Once the exclusive domain of snap-happy tourists, 360 Bar and Dining has been reborn and relaunched into the local dining scene with a hearty, Italian-style menu brought to life by Ashley Hughes, former owner of Surry Hills’ Alio. On arrival, you can’t help but be blown away by expansive views of a sprawling city that will surprise you with her beauty no matter how well you think you know her. Arrive at dusk to sip an aperitif while sunset colours glint against the harbour and all the way out to the Blue Mountains before melting into the night to make way for the city lights.

The decor overflows with old-school grandeur and a comforting nostalgia that conjures up that time you visited Sydney Tower as a child and were blown away at how the cars looked just like ants. But even as the restaurant (literally) revolves, the staff will encourage you to “pretend we’re just a regular restaurant on the ground”; to forget the gimmicky surroundings (while remembering to keep an eye on that view), and to focus on the simple but dynamic food, the carefully curated wine list and the attentive, personal service.

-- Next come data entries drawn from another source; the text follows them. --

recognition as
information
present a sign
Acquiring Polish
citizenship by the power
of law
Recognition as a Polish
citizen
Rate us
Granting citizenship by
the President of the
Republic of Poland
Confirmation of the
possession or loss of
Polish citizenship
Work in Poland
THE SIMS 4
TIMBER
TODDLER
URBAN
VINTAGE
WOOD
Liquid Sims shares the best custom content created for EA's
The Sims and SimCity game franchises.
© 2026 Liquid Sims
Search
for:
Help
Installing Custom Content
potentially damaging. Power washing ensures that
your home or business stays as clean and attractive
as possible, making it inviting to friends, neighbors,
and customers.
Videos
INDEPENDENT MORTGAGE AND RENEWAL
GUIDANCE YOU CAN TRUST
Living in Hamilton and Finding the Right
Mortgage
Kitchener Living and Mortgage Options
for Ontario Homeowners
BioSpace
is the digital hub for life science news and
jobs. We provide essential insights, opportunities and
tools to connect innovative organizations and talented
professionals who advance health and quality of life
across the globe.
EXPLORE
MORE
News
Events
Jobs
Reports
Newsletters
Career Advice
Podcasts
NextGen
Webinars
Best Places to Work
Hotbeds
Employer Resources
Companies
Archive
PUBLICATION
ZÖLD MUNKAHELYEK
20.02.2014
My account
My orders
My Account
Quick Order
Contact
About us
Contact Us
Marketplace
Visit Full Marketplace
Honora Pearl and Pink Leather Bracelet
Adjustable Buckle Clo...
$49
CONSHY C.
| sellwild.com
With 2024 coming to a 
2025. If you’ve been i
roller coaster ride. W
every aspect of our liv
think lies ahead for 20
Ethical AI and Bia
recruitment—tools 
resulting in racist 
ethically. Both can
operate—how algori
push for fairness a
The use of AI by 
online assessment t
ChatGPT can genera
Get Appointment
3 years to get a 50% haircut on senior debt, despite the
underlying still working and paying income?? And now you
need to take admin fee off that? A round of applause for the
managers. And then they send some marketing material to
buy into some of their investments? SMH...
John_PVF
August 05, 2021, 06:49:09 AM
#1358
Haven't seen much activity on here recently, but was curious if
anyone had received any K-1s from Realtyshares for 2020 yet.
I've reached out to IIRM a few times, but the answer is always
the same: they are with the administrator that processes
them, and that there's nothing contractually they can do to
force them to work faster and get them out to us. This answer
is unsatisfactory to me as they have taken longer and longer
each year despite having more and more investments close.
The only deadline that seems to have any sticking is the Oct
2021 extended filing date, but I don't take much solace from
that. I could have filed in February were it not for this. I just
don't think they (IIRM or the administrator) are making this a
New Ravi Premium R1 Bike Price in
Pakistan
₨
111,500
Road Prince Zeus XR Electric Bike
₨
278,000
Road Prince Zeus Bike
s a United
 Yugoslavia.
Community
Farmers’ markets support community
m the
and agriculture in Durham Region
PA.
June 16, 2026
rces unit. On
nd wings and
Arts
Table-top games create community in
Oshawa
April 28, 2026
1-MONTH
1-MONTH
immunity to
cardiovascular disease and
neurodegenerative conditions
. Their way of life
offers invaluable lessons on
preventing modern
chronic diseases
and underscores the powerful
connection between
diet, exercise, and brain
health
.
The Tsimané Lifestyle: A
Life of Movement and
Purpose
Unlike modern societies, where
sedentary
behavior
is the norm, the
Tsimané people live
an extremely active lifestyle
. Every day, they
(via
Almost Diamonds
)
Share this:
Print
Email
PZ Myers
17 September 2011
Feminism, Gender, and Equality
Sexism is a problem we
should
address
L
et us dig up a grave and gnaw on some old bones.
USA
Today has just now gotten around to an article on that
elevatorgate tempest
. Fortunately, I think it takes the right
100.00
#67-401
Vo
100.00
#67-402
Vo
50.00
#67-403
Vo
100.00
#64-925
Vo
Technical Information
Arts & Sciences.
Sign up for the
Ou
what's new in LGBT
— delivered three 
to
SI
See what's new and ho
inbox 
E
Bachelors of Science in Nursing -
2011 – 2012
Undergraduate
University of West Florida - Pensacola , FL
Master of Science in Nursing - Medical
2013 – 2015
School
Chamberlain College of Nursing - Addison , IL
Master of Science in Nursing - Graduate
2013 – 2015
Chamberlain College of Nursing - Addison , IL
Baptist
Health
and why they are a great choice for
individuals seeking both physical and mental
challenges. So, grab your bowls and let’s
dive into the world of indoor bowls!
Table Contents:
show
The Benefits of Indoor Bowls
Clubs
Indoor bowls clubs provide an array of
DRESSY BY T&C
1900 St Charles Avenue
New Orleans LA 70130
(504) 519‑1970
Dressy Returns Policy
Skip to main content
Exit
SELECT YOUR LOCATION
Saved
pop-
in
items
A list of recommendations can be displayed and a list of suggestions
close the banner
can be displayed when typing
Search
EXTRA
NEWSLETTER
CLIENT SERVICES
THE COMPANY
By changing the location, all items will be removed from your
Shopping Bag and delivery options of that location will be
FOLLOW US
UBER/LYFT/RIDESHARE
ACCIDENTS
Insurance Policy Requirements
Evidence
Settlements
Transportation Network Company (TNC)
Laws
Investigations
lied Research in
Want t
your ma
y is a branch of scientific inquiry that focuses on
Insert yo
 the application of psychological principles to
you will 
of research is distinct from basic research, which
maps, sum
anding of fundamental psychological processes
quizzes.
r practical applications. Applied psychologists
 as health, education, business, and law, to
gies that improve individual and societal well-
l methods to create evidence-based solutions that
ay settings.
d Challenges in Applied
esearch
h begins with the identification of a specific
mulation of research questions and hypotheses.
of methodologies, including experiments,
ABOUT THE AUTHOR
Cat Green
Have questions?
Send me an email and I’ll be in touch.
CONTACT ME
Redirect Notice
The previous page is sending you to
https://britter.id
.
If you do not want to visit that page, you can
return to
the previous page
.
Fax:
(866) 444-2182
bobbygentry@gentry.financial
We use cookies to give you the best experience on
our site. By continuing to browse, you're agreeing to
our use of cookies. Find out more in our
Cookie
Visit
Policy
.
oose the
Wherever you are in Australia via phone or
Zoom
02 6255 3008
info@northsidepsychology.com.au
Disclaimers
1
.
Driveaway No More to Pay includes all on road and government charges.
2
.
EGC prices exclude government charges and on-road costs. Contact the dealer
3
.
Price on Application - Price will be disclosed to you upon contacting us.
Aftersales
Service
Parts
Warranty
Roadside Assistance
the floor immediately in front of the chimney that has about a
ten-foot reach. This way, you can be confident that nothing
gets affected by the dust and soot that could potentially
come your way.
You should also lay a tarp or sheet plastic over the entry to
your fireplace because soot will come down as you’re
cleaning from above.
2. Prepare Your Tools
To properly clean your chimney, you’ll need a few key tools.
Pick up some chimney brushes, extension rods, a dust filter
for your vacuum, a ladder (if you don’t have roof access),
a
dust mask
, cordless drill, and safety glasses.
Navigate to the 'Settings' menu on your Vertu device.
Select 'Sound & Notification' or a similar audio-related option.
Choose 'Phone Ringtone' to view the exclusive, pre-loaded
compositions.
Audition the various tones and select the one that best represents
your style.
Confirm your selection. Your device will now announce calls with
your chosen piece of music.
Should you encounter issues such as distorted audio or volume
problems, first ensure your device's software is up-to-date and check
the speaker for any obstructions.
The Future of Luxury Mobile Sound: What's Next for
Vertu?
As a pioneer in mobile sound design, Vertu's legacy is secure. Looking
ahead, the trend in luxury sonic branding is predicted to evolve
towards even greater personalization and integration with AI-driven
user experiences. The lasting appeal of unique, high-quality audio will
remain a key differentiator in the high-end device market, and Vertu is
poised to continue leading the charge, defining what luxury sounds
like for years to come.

To do so is easy. Hughes’ commitment to showcasing fresh, sustainable ingredients simply and honestly makes the new menu as impressive as it is charmingly unassuming. Unsurprisingly, the seasonal Alio-style degustation menu is the clear way to go. A highlight of the winter degustation is a scrumptious rotolo of baby spinach, ricotta, porcini mushrooms, aged parmesan, crispy sage and fleshy chestnuts. Also impressive is the roasted rack of lamb, cooked to perfection and carefully balanced with parsnip puree, mixed mushroom ragu and thyme jus. Sweet-toothed diners won’t be disappointed with a dark chocolate tart, sticky and crunchy in all the right places and punctuated with fresh raspberries. A glass of Ramos Pinto 10 year old Quinta da Ervamoira tawny port marks the time for a sigh of satiated contentment at the end of a thoroughly delectable meal.

Also recently relaunched is an inviting bar section, with a sprawling back bar that offers ingenious concoctions perfect for an elegant post-work few. The deliciously girly Scarlet Letter matches Tanqueray gin and elderflower liqueur with hibiscus flower syrup, citrus and vanilla ($19). Or, for a more serious libation, opt for a bacon-infused bourbon, steeped in-house and served neat or enlivened with dark chocolate bitters ($20). An extensive range of by-the-glass wine options, boutique beers and elegant aperitifs and digestives guarantee a tipple for every taste.

360 Bar and Dining has reinvigorated one of the stalwarts of Sydney’s skyline. But as you look out over the city, martini glass in hand, you’ll still be amazed at how the cars really do look just like ants.